Raising Capital Through Bond Issues Offers Advantages to Buyer, Issuer
July 11, 2014 § Leave a comment
A U.S. Navy veteran and corporate law attorney, John Kai Lassen serves as the managing director of Rockwick Capital, LLC. For much of his career, John Kai Lassen, a registered bond counsel, practiced law in Delaware and advised firms on corporate structuring and financing, including bond issues.
Owners of companies often prefer issuing corporate bonds to selling shares of stock as a means of raising capital because they do not have to give up a stake in the company. Unlike shareholders, bondholders are creditors and do not gain the right to elect the board of directors or vote on other matters. The tax code provides another advantage to bond issuers, as the interest on debt such as bonds is tax deductible, unlike dividends paid to shareholders.

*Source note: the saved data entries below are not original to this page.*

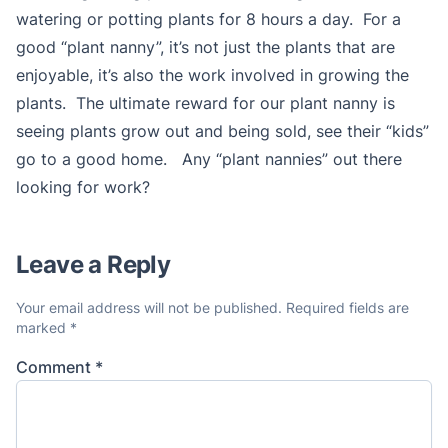
watering or potting plants for 8 hours a day. For a
good “plant nanny”, it’s not just the plants that are
enjoyable, it’s also the work involved in growing the
plants. The ultimate reward for our plant nanny is
seeing plants grow out and being sold, see their “kids”
go to a good home. Any “plant nannies” out there
looking for work?
Leave a Reply
Your email address will not be published.
Required fields are
marked
*
Comment
*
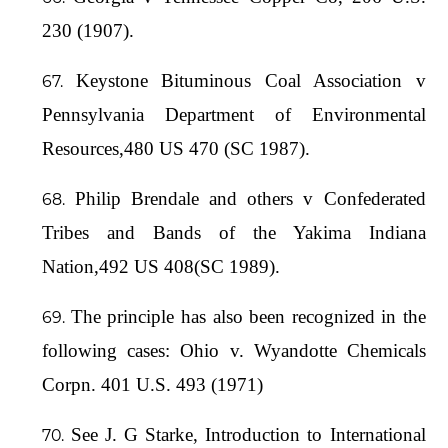
230 (1907).
Keystone Bituminous Coal Association v
Pennsylvania Department of Environmental
Resources,480 US 470 (SC 1987).
Philip Brendale and others v Confederated
Tribes and Bands of the Yakima Indiana
Nation,492 US 408(SC 1989).
The principle has also been recognized in the
following cases: Ohio v. Wyandotte Chemicals
Corpn. 401 U.S. 493 (1971)
See J. G Starke, Introduction to International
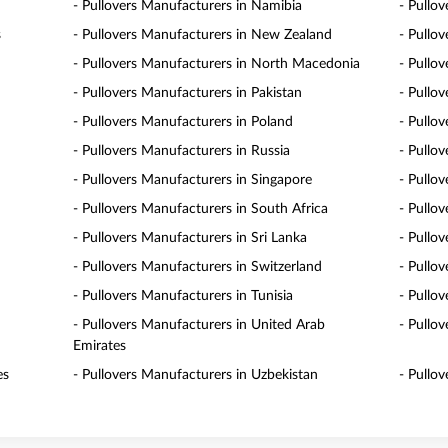
- Pullovers Manufacturers in Namibia
- Pullo
s
- Pullovers Manufacturers in New Zealand
- Pullo
- Pullovers Manufacturers in North Macedonia
- Pullo
- Pullovers Manufacturers in Pakistan
- Pullo
- Pullovers Manufacturers in Poland
- Pullo
- Pullovers Manufacturers in Russia
- Pullo
- Pullovers Manufacturers in Singapore
- Pullov
- Pullovers Manufacturers in South Africa
- Pullo
- Pullovers Manufacturers in Sri Lanka
- Pullo
- Pullovers Manufacturers in Switzerland
- Pullo
- Pullovers Manufacturers in Tunisia
- Pullo
- Pullovers Manufacturers in United Arab
- Pullo
Emirates
es
- Pullovers Manufacturers in Uzbekistan
- Pullo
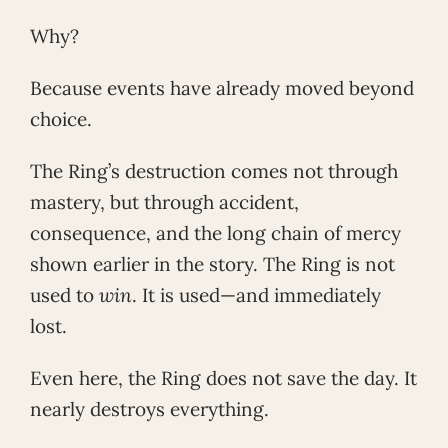
Why?
Because events have already moved beyond
choice.
The Ring’s destruction comes not through
mastery, but through accident,
consequence, and the long chain of mercy
shown earlier in the story. The Ring is not
used to
win
. It is used—and immediately
lost.
Even here, the Ring does not save the day. It
nearly destroys everything.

Bonds also provide benefits to the buyers, who often purchase them to diversify their portfolios and move some of their assets away from equities into low-risk fixed-income securities. As bondholders, they receive predictable coupon payments of principal and interest, and the bond itself often remains a liquid asset that they can resell. In addition, because creditors take priority over shareholders in bankruptcy proceedings, investors often treat bonds as safer investments than stock if issued by companies with similar risk profiles.